Grosses délivrées RÉPUBLIQUE FRANÇAISE

aux parties le :AU NOM DU PEUPLE FRANÇAIS

COUR D'APPEL DE PARIS

Pôle 6 - Chambre 6

ARRÊT DU 04 AVRIL 2018

(n° , 12 pages)

Numéro d'inscription au répertoire général : 16/14262

Décision déférée à la Cour : Jugement du 18 Octobre 2016 -Conseil de Prud'hommes - Formation départage de PARIS - RG n° F14/01743

APPELANTE

SAS JERICO

[Adresse 1]

[Adresse 2]

N° SIRET : 499 075 372

Représentée par Me Laurence TURIN AVRIL, avocat au barreau de PARIS, toque : B0419

INTIMÉE

Madame [M] [L]

[Adresse 3]

[Adresse 4]

née le [Date naissance 1] 1979 à [Localité 1]

Représentée par Me Magaly LHOTEL de la SELARL PIXEL AVOCATS, avocat au barreau de PARIS, toque : C2547

COMPOSITION DE LA COUR :

L'affaire a été débattue le 20 Février 2018, en audience publique, devant la Cour composée de :

Mme Marie-Luce GRANDEMANGE, Présidente de chambre, rédacteur

Mme Elisabeth MEHL-JUNGBLUTH, Conseillère

Mme Séverine TECHER, Vice-Présidente Placée

qui en ont délibéré, un rapport a été présenté à l'audience par Mme Marie-Luce GRANDEMANGE, Présidente de chambre, dans les conditions prévues par l'article 785 du code de procédure civile.

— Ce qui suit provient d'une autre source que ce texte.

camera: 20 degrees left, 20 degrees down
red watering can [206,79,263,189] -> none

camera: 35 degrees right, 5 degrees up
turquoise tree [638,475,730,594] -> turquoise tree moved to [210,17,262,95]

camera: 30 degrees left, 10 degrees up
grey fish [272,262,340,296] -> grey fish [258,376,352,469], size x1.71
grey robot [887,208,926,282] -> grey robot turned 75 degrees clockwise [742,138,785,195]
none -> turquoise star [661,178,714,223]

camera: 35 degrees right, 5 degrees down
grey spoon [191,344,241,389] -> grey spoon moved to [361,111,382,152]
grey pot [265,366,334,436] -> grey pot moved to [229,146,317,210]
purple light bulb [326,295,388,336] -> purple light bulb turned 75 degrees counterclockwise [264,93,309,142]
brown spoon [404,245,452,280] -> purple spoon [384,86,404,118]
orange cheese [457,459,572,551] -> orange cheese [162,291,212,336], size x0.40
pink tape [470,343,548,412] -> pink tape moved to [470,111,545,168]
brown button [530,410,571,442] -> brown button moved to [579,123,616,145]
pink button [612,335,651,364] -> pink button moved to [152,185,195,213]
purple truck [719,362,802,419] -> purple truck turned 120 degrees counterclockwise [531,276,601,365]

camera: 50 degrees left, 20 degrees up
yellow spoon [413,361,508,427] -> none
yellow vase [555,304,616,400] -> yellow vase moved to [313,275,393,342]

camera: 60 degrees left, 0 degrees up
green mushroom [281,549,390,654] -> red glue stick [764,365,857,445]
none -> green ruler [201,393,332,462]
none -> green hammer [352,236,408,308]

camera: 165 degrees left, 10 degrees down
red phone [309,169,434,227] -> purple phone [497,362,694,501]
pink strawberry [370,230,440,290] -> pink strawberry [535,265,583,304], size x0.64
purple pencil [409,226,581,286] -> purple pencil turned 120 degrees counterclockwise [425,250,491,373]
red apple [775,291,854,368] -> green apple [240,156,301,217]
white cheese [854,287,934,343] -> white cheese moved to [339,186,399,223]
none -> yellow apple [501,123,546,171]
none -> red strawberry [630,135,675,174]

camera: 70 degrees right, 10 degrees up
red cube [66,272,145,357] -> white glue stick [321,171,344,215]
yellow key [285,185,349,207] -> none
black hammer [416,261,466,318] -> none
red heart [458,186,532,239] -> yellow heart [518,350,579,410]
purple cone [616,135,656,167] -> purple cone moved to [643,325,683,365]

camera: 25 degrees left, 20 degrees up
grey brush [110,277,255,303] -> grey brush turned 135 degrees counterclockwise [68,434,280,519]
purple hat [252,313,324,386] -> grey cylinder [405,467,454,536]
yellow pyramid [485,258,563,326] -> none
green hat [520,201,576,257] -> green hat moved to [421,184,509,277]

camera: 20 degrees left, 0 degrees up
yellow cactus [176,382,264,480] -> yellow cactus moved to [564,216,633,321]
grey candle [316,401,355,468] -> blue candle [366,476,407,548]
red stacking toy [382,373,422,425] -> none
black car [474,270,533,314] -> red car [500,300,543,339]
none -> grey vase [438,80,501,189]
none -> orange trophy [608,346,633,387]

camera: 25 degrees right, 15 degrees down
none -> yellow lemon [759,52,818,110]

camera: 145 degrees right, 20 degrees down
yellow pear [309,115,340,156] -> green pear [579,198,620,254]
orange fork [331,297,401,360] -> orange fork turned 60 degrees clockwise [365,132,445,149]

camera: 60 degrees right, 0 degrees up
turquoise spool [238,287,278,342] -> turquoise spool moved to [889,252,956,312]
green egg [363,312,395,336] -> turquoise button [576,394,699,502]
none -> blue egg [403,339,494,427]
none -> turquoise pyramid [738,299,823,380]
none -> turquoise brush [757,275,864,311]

Greffier, lors des débats : Mme Martine JOANTAUZY

ARRÊT :

- contradictoire,

- par mise à disposition de l'arrêt au greffe de la Cour, les parties en ayant été préalablement avisées dans les conditions prévues au deuxième alinéa de l'article 450 du code de procédure civile,

- signé par Mme Marie-Luce GRANDEMANGE, président et par Mme Martine JOANTAUZY, greffier présent lors du prononcé.

RAPPEL DES FAITS ET DE LA PROCÉDURE

Madame [M] [L] a été embauchée par la SAS Jerico par contrat de travail à durée indéterminée en date du 23 novembre 2009, à effet immédiat, en qualité de directrice commerciale pour les hôtels du groupe Jerico, l'hôtel [Établissement 1], l'hôtel [Établissement 2] destiné à s'appeler [Établissement 3] après travaux de rénovation, pour un nombre forfaitaire de jours travaillés égal à 218 jours par an incluant la journée de solidarité et une rémunération annuelle forfaitaire de 40'000 € sur 13 mois.

Par avenant en date du 28 juin 2011 les parties convenaient d'une augmentation du salaire mensuel brut à compter du 1er janvier 2011 à hauteur de 3379,88 euros sur 13 mois outre une prime variable sur chiffre d'affaires.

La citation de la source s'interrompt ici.